Note that the Calendar.DECEMBER is used instead of 12 for the month as the months are zero based. So, it is 11 for Decemebr. If you have to perform lots of date manipulation, then use the Joda library, which is more intuitive and easier to work with. 

Q. Why are there two Date classes in Java -- one in java.util package and another in java.sql package?

A java.util.Date represents date and time of a day, whereas java.sql.Date only represents a date without the time. java.sql.Time, only represents a time of day, and java.sql.Timestamp represents both date and time

Q. Can you write a function to compare two given dates and return the difference between the two dates in number of days?
A. This where the new Joda date library introduced in java 7 shines.
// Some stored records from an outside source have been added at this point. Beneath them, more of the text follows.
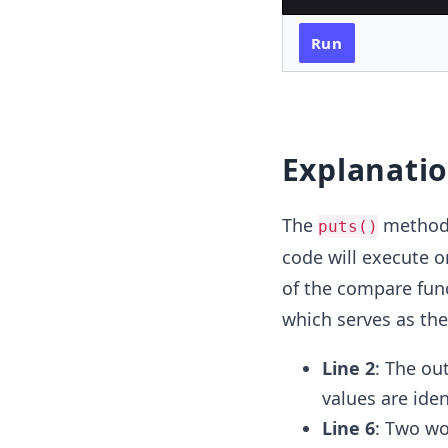
Run
Explanati
The
method i
puts()
code will execute o
of the compare func
which serves as the
Line 2
: The ou
values are iden
Line 6
: Two wo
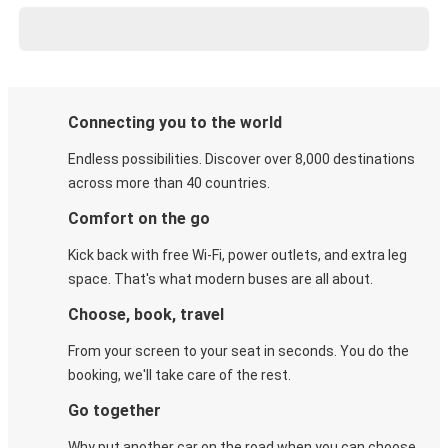
Connecting you to the world
Endless possibilities. Discover over 8,000 destinations
across more than 40 countries.
Comfort on the go
Kick back with free Wi-Fi, power outlets, and extra leg
space. That's what modern buses are all about.
Choose, book, travel
From your screen to your seat in seconds. You do the
booking, we'll take care of the rest.
Go together
Why put another car on the road when you can choose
Step 1: Write the function that takes two dates and return the difference in days. The assumption is to ignore the time and reset both times to midnight.

package com.myapp.util;

import java.util.Calendar;
import java.util.Date;

import org.joda.time.DateTime;
import org.joda.time.Days;


public class MyAppUtil {
 
  
 /**
  * returns the number of days between two given dates
  * @param currentDate
  * @param curOrFutureDate
  * @return
  */
 public static int diffDays(Date currentDate, Date curOrFutureDate) {
  if(currentDate == null || curOrFutureDate == null){
   throw new IllegalArgumentException("Dates to be compared cannot be null! date1=" + currentDate + ", date2=" + curOrFutureDate );
  }
  
  if(curOrFutureDate.before(currentDate)) {
   throw new IllegalArgumentException("The curOrFutureDate cannot be bfore currentDate. date1=" + currentDate + ", date2=" + curOrFutureDate );
  }
  
  currentDate = resetTimeToMidnight(currentDate);
  curOrFutureDate = resetTimeToMidnight(curOrFutureDate);
  
  return Days.daysBetween(new DateTime(currentDate), new DateTime(curOrFutureDate)).getDays();
 }
 
 
 private static Date resetTimeToMidnight(Date inputDate){
  Calendar cal = Calendar.getInstance();
  cal.setTime(inputDate);
  cal.set(Calendar.HOUR_OF_DAY, 00);
  cal.set(Calendar.MINUTE, 00);
  cal.set(Calendar.SECOND, 00);
  cal.set(Calendar.MILLISECOND, 00);
  return cal.getTime();
 }

}



Step 2:

package com.myapp.util;

import java.util.Calendar;
import java.util.Date;

import junit.framework.Assert;

import org.junit.Test;

public class MyAppUtilTest {
 
 
 @Test
 public void testDiffDays() {
  Date now = new Date();
  
  Calendar cal = Calendar.getInstance();
  cal.setTime(now);
  
  cal.add(Calendar.DAY_OF_MONTH, -1);
  cal.set(Calendar.HOUR_OF_DAY, 00);
  Date yesterday = cal.getTime();
  
  cal.add(Calendar.DAY_OF_MONTH, -2);
  cal.set(Calendar.HOUR_OF_DAY, 5);
  Date _3daysAgo = cal.getTime();
  
  cal.add(Calendar.DAY_OF_MONTH, -4);
  cal.set(Calendar.HOUR_OF_DAY, 15);
  Date _7daysAgo = cal.getTime();
  
  Assert.assertEquals(0, MyAppUtil.diffDays(now, now));
  Assert.assertEquals(1, MyAppUtil.diffDays(yesterday,now));
  Assert.assertEquals(3, MyAppUtil.diffDays(_3daysAgo,now));
  Assert.assertEquals(7, MyAppUtil.diffDays(_7daysAgo,now));
  Assert.assertEquals(4, MyAppUtil.diffDays(_7daysAgo,_3daysAgo));
 }
 
 
 @Test(expected=IllegalArgumentException.class)
 public void testNegative1DiffDays() {
  Date now = new Date();
  
  Calendar cal = Calendar.getInstance();
  cal.setTime(now);
  
  cal.add(Calendar.DAY_OF_MONTH, -1);
  cal.set(Calendar.HOUR_OF_DAY, 00);
  Date yesterday = cal.getTime();
  
  Assert.assertEquals(1, MyAppUtil.diffDays(now,yesterday));
 }
 
 @Test(expected=IllegalArgumentException.class)
 public void testNegative2DiffDays() {
  Date now = new Date();
  
  Assert.assertEquals(1, MyAppUtil.diffDays(now,null));
 }

}


Note: Working with dates can be tricky and you will need to consider things like:

1. Time zones. 2. Day light savings.